Amazon wouldn't even ship the stuff here. I'm coming to realize that any truly potent or powerful substance is strictly off-limits in consumer spaces. Plenty of good reasons for that. But such things as pure isopropyl and pure H2O2 are so versatile and tantalizing to have on-hand, rather than household cleaners with proprietary formulas, as much dilution as possible, unique MSDS, and obnoxious fake fragrance.
I can walk down an entire aisle in the hardware store, chockablock with bottles of household cleaners, and they all amount to 2 or 3 active ingredients, endlessly remixed for credulous homemakers.
35% — that's wishful thinking where I am. I can get 3% in a supermarket and 6% in a pharmacy. I can get H2O2 stronger than 6% but it's a major undertaking, and one is treated with suspicion and or put onto registers—like 'what the fuck do you want that dangerous stuff for?'.
"I'm coming to realize that any truly potent or powerful substance is strictly off-limits in consumer spaces."
There's no doubt about this and it's a damn pain. Outside industrial settings, chemicals that really work are becoming very difficult to get. I accept that highly concentrated (say >50%) H2O2 is dangerous and not something I want or need, and fuel grade (>70%) needs special handling thus the need for controls, but concentrations of about 20% are useful for bleaching where sodium hypochlorite is unsuitable, etc. For example, 6% H2O2 often isn't strong enough to remove foxing from documents, books, etc. so having ready access to a more concentrated solution that I could dilute to suit would be very useful.
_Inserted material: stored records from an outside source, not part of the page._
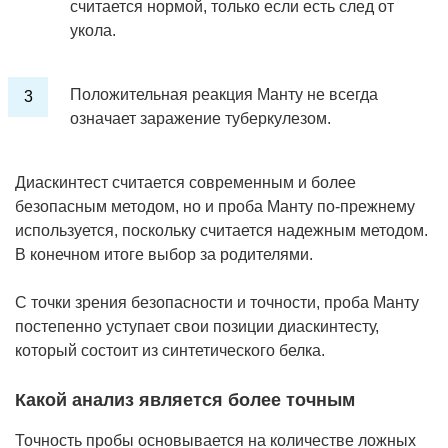
считается нормой, только если есть след от
укола.
Положительная реакция Манту не всегда
означает заражение туберкулезом.
Диаскинтест считается современным и более
безопасным методом, но и проба Манту по-прежнему
используется, поскольку считается надежным методом.
В конечном итоге выбор за родителями.
С точки зрения безопасности и точности, проба Манту
постепенно уступает свои позиции диаскинтесту,
который состоит из синтетического белка.
Какой анализ является более точным
Точность пробы основывается на количестве ложных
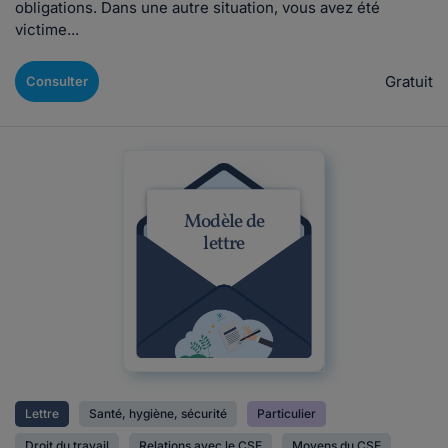
obligations. Dans une autre situation, vous avez été
victime...
Gratuit
Consulter
Modèle de
lettre
Lettre
Santé, hygiène, sécurité
Particulier
Droit du travail
Relations avec le CSE
Moyens du CSE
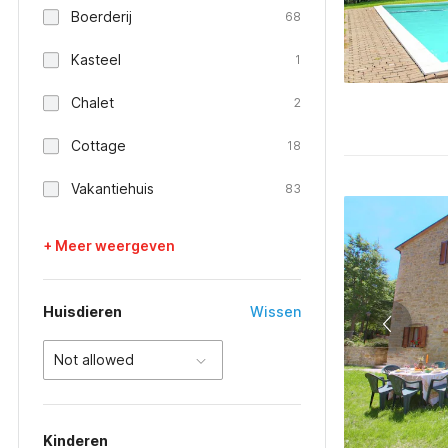
Boerderij
68
Kasteel
1
Chalet
2
Cottage
18
Vakantiehuis
83
+ Meer weergeven
Huisdieren
Wissen
Not allowed
Kinderen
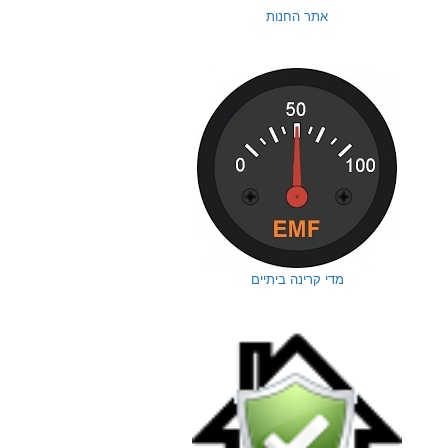
אתר החנות
מדי קרינה ביתיים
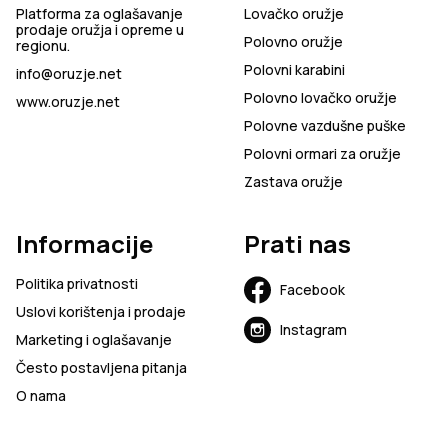
Platforma za oglašavanje
Lovačko oružje
prodaje oružja i opreme u
Polovno oružje
regionu.
Polovni karabini
info@oruzje.net
Polovno lovačko oružje
www.oruzje.net
Polovne vazdušne puške
Polovni ormari za oružje
Zastava oružje
Informacije
Prati nas
Politika privatnosti
Facebook
Uslovi korištenja i prodaje
Instagram
Marketing i oglašavanje
Često postavljena pitanja
O nama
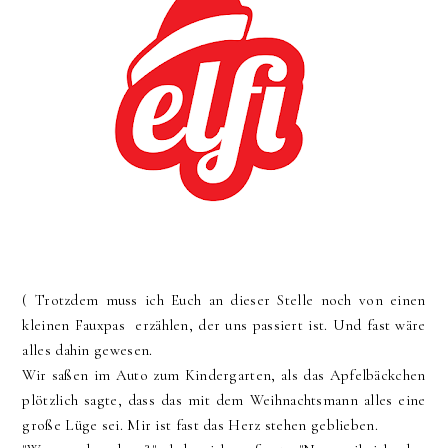
( Trotzdem muss ich Euch an dieser Stelle noch von einen
kleinen Fauxpas erzählen, der uns passiert ist. Und fast wäre
alles dahin gewesen.
Wir saßen im Auto zum Kindergarten, als das Apfelbäckchen
plötzlich sagte, dass das mit dem Weihnachtsmann alles eine
große Lüge sei. Mir ist fast das Herz stehen geblieben.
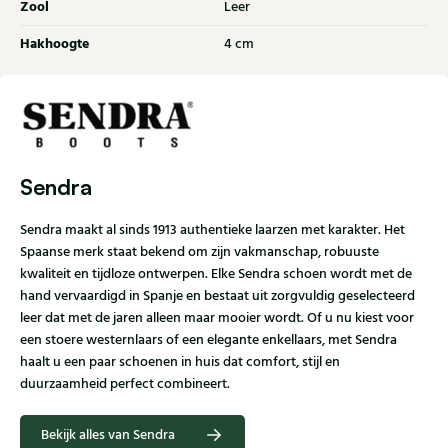
Zool
Leer
Hakhoogte
4 cm
Sendra
Sendra maakt al sinds 1913 authentieke laarzen met karakter. Het
Spaanse merk staat bekend om zijn vakmanschap, robuuste
kwaliteit en tijdloze ontwerpen. Elke Sendra schoen wordt met de
hand vervaardigd in Spanje en bestaat uit zorgvuldig geselecteerd
leer dat met de jaren alleen maar mooier wordt. Of u nu kiest voor
een stoere westernlaars of een elegante enkellaars, met Sendra
haalt u een paar schoenen in huis dat comfort, stijl en
duurzaamheid perfect combineert.
Bekijk alles van Sendra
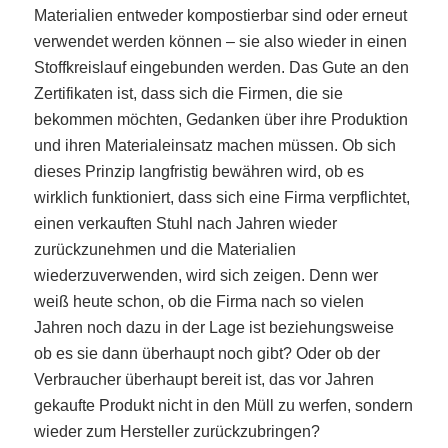
Materialien entweder kompostierbar sind oder erneut
verwendet werden können – sie also wieder in einen
Stoffkreislauf eingebunden werden. Das Gute an den
Zertifikaten ist, dass sich die Firmen, die sie
bekommen möchten, Gedanken über ihre Produktion
und ihren Materialeinsatz machen müssen. Ob sich
dieses Prinzip langfristig bewähren wird, ob es
wirklich funktioniert, dass sich eine Firma verpflichtet,
einen verkauften Stuhl nach Jahren wieder
zurückzunehmen und die Materialien
wiederzuverwenden, wird sich zeigen. Denn wer
weiß heute schon, ob die Firma nach so vielen
Jahren noch dazu in der Lage ist beziehungsweise
ob es sie dann überhaupt noch gibt? Oder ob der
Verbraucher überhaupt bereit ist, das vor Jahren
gekaufte Produkt nicht in den Müll zu werfen, sondern
wieder zum Hersteller zurückzubringen?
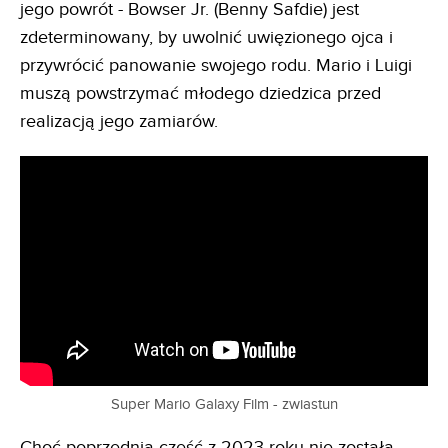
jego powrót - Bowser Jr. (Benny Safdie) jest
zdeterminowany, by uwolnić uwięzionego ojca i
przywrócić panowanie swojego rodu. Mario i Luigi
muszą powstrzymać młodego dziedzica przed
realizacją jego zamiarów.
Super Mario Galaxy Film - zwiastun
Choć poprzednia część z 2023 roku nie została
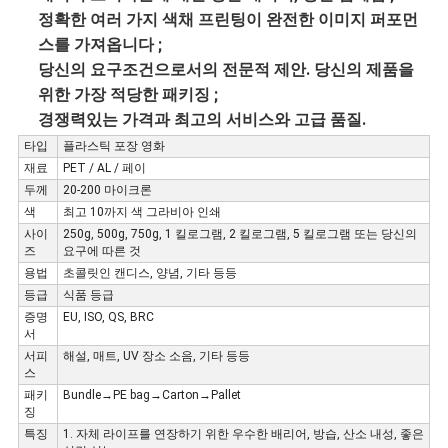
정확한 여러 가지 색채 프린팅이 완전한 이미지 퍼포먼
스를 가져옵니다 ;
당신의 요구조건으로서의 전문적 제안. 당신의 제품을 
위한 가장 적당한 패키징 ;
경쟁력있는 가격과 최고의 서비스와 고급 품질.
타입
플라스틱 포장 영화
재료
PET / AL / 페이
두께
20-200 마이크론
색
최고 10까지 색 그라비아 인쇄
사이
250g, 500g, 750g, 1 킬로그램, 2 킬로그램, 5 킬로그램 또는 당신의
즈
요구에 따른 것
용법
초콜릿인 캔디스, 양념, 기타 등등
등급
식품 등급
증명
EU, ISO, QS, BRC
서
서피
해설, 매트, UV 장소 소음, 기타 등등
스
패키
Bundle→PE bag→Carton→Pallet
징
특징
1. 자체 라이프를 연장하기 위한 우수한 배리어, 방습, 산소 내성, 좋은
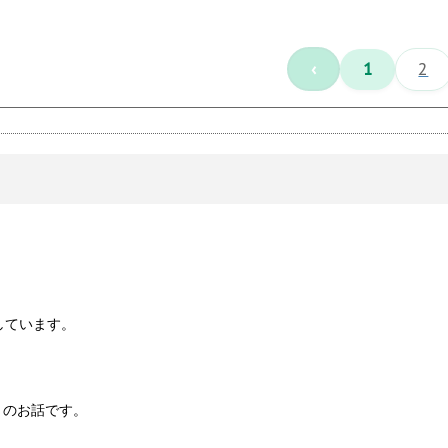
‹
1
2
しています。
とのお話です。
It wasn't always like this, I'm old enough to remember when I could get most chemicals I wanted with little effort. Unfortunately, both occupational health and safety and terrorism have put the kibosh on ready availability, controls and restrictions have screwed all of us legitimate users.
Of course, restrictions covering to whom chemicals are sold haven't detrimentally affected the chemical companies one iota, in fact I'd maintain they've benefited them. They've proteced companies from potential lawsuits when users misuse chemicals and they've provided endless possibilities for them to market nigh-on-useless products to naïve consumers like the household cleaners to which you have referred. I could give examples of how some common household products have become less potent over the years but it'd take a full blog to go into details.
There's another downside here too, the less consumers know about the chemicals they use the more unskilled they become at actual chemistry—even if taught chemistry, using products whose ingredients are unknown doesn't add to their understanding. That's also a matter that I've not time to elaborate about here except to say lack of knowledge about chemicals is one of the significant reasons why society is becoming overly chemical-phobic.